CENP-E inhibition induces chromosomal instability and synergizes with diverse microtubule-targeting agents in breast cancer.

Drugs that perturb microtubules are commonly used to treat breast cancers of all subtypes in both early stage and metastatic disease, but they are only effective in approximately 50% of patients. High concentrations of microtubule-targeting agents can elicit mitotic arrest in cell culture models; however, recent evidence from primary and metastatic breast cancers revealed that they only accumulate at intratumoral levels capable of inducing abnormal multipolar mitotic spindles, not mitotic arrest. While maintenance of multipolar spindles can generate cytotoxic rates of chromosomal instability (CIN), focusing of aberrant multipolar spindles into normal bipolar spindles dramatically reduces CIN and confers resistance to microtubule poisons.
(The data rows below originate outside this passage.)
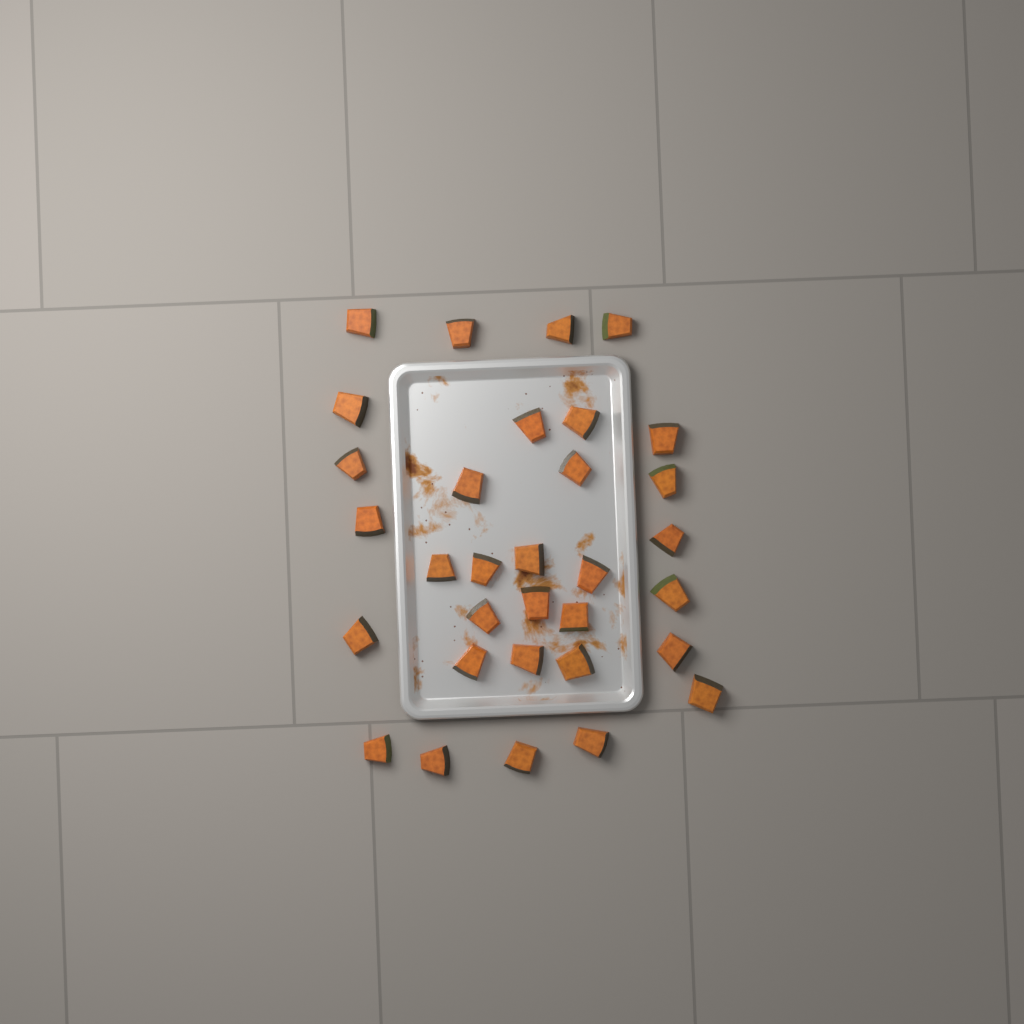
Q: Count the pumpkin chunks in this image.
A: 32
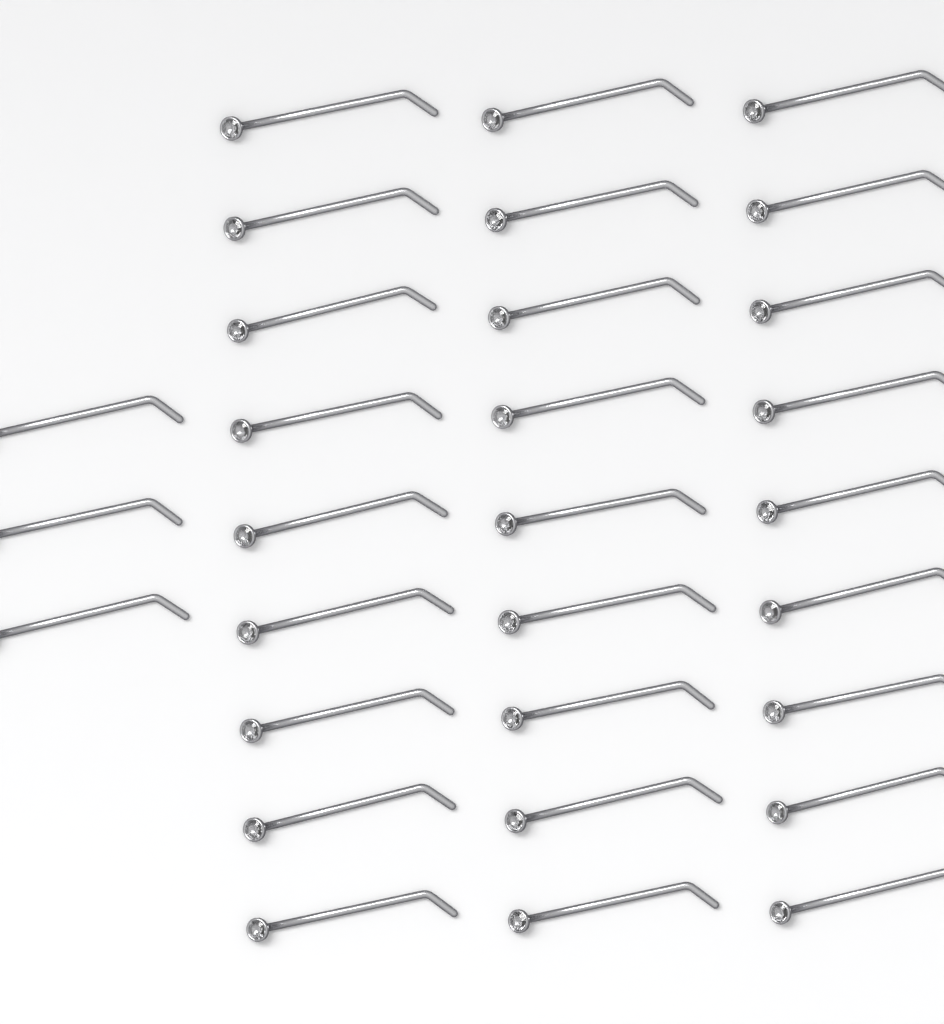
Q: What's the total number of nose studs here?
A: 30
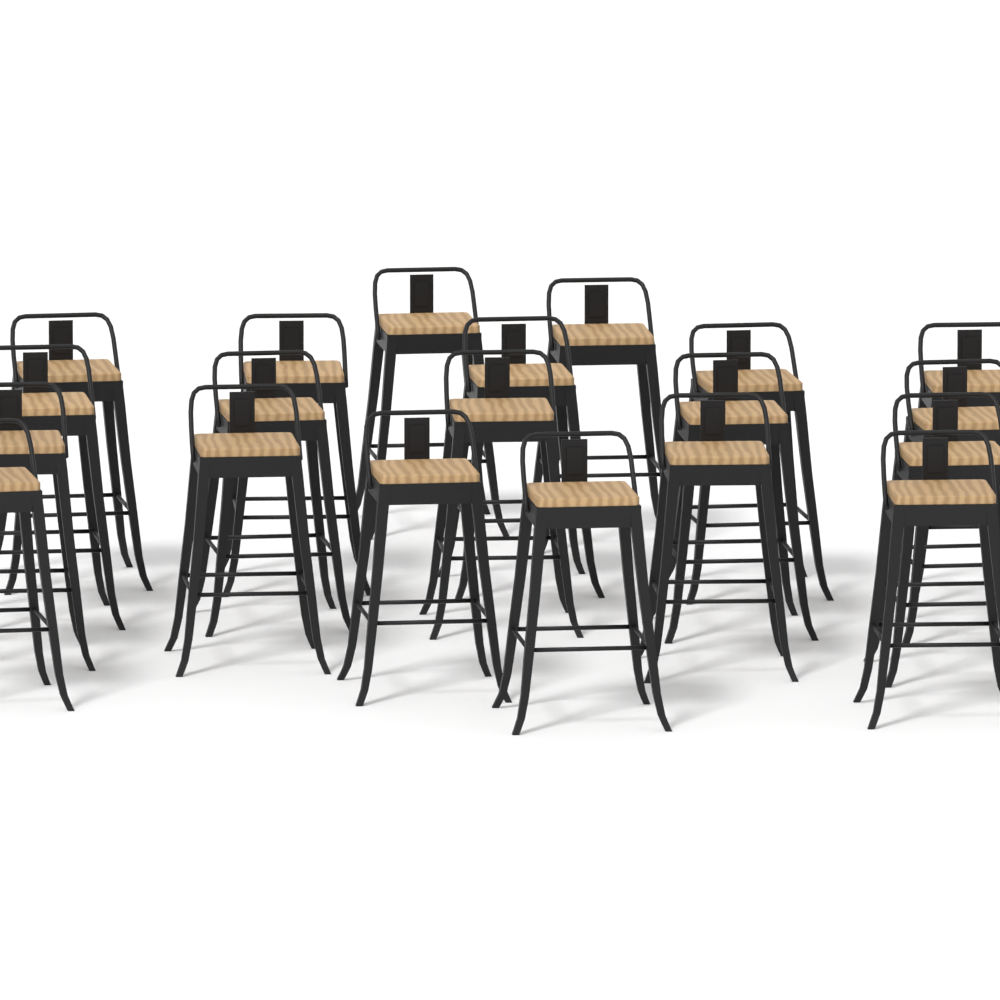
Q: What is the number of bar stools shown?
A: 20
Here, we showed that inhibition of the mitotic kinesin CENP-E overcomes resistance caused by focusing multipolar spindles. Clinically relevant microtubule-targeting agents used a mechanistically conserved pathway to induce multipolar spindles without requiring centrosome amplification. Focusing could occur at any point in mitosis, with earlier focusing conferring greater resistance to anti-microtubule agents. CENP-E inhibition increased CIN on focused spindles by generating chromosomes that remained misaligned at spindle poles during anaphase, which substantially increased death in the resulting daughter cells. CENP-E inhibition synergized with diverse, clinically relevant microtubule poisons to potentiate cell death in cell lines and suppress tumor growth in orthotopic tumor models. These results suggest that primary resistance to microtubule-targeting drugs can be overcome by simultaneous inhibition of CENP-E.